Question: How many different reasons for selection by the state legislatures are mentioned, and what are they? Sherman, Dickinson, and Gerry, for example, all make different arguments.
(Text from Teaching American History, Constitutional Convention, June 7.)
The clause providing for the appointment of the second branch of the National Legislature, having lain blank since the last vote on the mode of electing it, to wit, by the first branch, Mr. DICKINSON [DE] now moved, “that the members of the second branch ought to be chosen by the individual Legislatures.”
Mr. SHERMAN [CT] seconded the motion; observing, that the particular States would thus become interested in supporting the National Government, and that a due harmony between the two governments would be maintained. He admitted that the two ought to have separate and distinct jurisdictions, but that they ought to have a mutual interest in supporting each other…
Mr.
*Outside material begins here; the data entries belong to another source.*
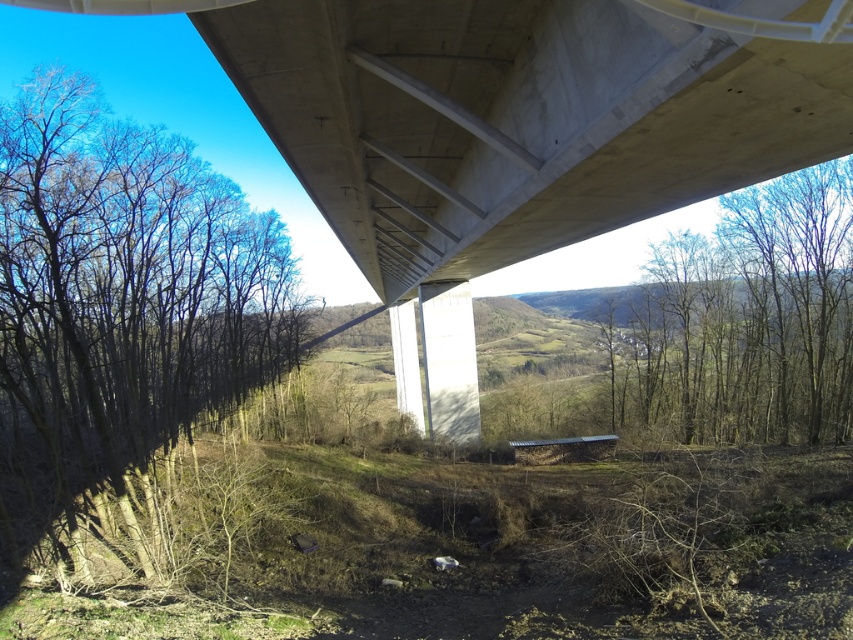
You are an urban planner assessing the structural integrity of the bridge. You notice the concrete at upper center and the bare branches at left in the image. Which of these two elements is bigger in size?

The concrete at upper center is larger in size compared to the bare branches at left.

You are standing at the base of the large concrete bridge structure. Looking up, you notice a specific point marked at coordinates (515, 129). What material is located at this point on the bridge structure?

The point at coordinates (515, 129) marks concrete at upper center.

You are standing under the bridge and want to walk towards the bright blue sky. Which direction should you go to avoid the bare wood trees at upper right and the bare branches at left?

To avoid both the bare wood trees at upper right and the bare branches at left, you should walk towards the center of the bridge since the bare branches at left is to the left of the bare wood trees at upper right, implying they are positioned on opposite sides.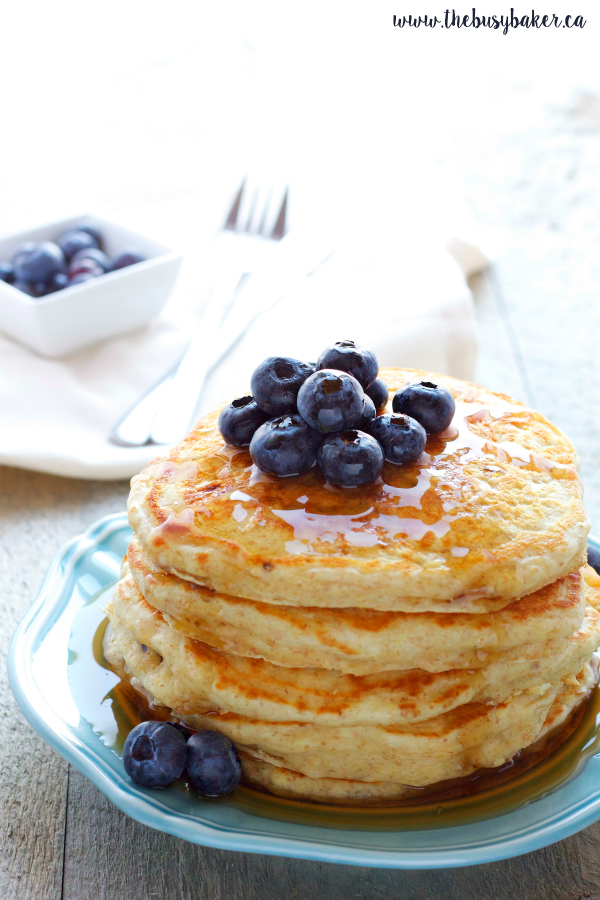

DICKINSON [DE] had two reasons for his motion — first, because the sense of the States would be better collected through their Governments, than immediately from the people at large; secondly, because he wished the Senate to consist of the most distinguished characters, distinguished for their rank in life and their weight of property, and bearing as strong a likeness to the British House of Lords as possible; and he thought such characters more likely to be selected by the State Legislatures, than in any other mode…
Mr. GERRY [MA]. Four modes of appointing the Senate have been mentioned. First, by the first branch of the National Legislature — this would create a dependence contrary to the end proposed. Secondly, by the National Executive, — this is a stride towards monarchy that few will think of. Thirdly, by the people; the people have two great interests, the landed interest, and the commercial, including the stockholders. To draw both branches from the people will leave no security to the latter interest; the people being chiefly composed of the landed interest, and erroneously supposing that the other interests are adverse to it. Fourthly, by the individual Legislatures, — the elections being carried through this refinement, will be most like to provide some check in favor of the commercial interest against the landed; without which, oppression will take place; and no free government can last long where that is the case. He was therefore in favor of this last…
Mr. SHERMAN [CT] opposed elections by the people in districts as not likely to produce such fit men as elections by the State Legislatures.
Mr. GERRY [MA] insisted, that the commercial and moneyed interest would be more secure in the hands of the State Legislatures, than of the people at large. The former have more sense of character, and will be restrained by that from injustice. The people are for paper-money, when the Legislatures are against it. In Massachusetts the county conventions had declared a wish for a depreciating paper that would sink itself. Besides, in some States there are two branches in the Legislature, one of which is somewhat aristocratic. There would therefore be so far a better chance of refinement in the choice…
On Mr. DICKINSON’S motion for an appointment of the Senate by the State Legislatures, — Massachusetts, Connecticut, New York, Pennsylvania, Delaware, Maryland, Virginia, North Carolina, South Carolina, Georgia, aye — 10.